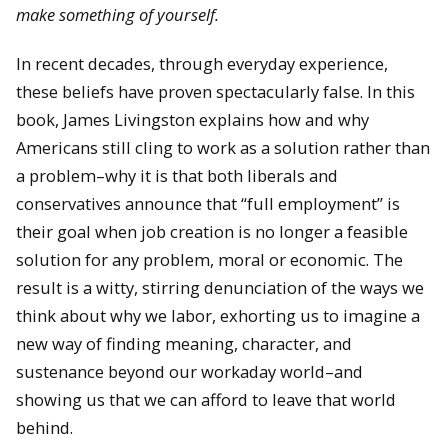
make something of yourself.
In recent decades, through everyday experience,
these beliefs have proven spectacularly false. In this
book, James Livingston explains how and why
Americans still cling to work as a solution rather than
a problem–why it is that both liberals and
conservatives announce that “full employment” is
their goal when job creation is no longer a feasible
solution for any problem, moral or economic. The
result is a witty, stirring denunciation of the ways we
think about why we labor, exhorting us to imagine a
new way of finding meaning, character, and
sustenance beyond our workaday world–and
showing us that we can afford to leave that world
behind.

•••••

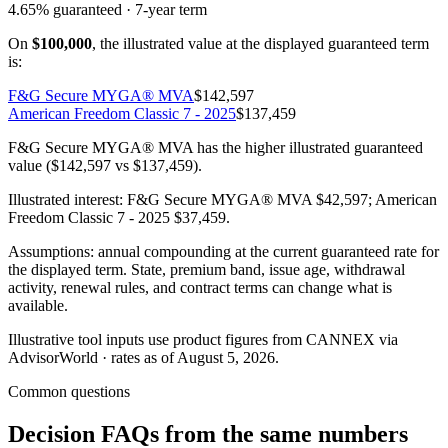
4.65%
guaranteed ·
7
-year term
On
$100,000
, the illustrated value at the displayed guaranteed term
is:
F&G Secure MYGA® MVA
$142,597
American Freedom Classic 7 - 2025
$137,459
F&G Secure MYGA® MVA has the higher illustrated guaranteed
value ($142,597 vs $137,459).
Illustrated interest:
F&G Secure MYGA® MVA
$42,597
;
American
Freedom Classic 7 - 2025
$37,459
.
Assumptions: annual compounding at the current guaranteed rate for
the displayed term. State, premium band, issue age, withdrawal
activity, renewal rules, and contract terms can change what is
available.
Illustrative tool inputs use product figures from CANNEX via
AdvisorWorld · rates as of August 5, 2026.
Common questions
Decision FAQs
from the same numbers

•••••

▶ [Work required] In the listing above, find the line containing "the displayed term." and the line containing "from the same numbers", then quote both, plus every line between them, exactly as written.

▶ [Problem solution]
the displayed term. State, premium band, issue age, withdrawal
activity, renewal rules, and contract terms can change what is
available.
Illustrative tool inputs use product figures from CANNEX via
AdvisorWorld · rates as of August 5, 2026.
Common questions
Decision FAQs
from the same numbers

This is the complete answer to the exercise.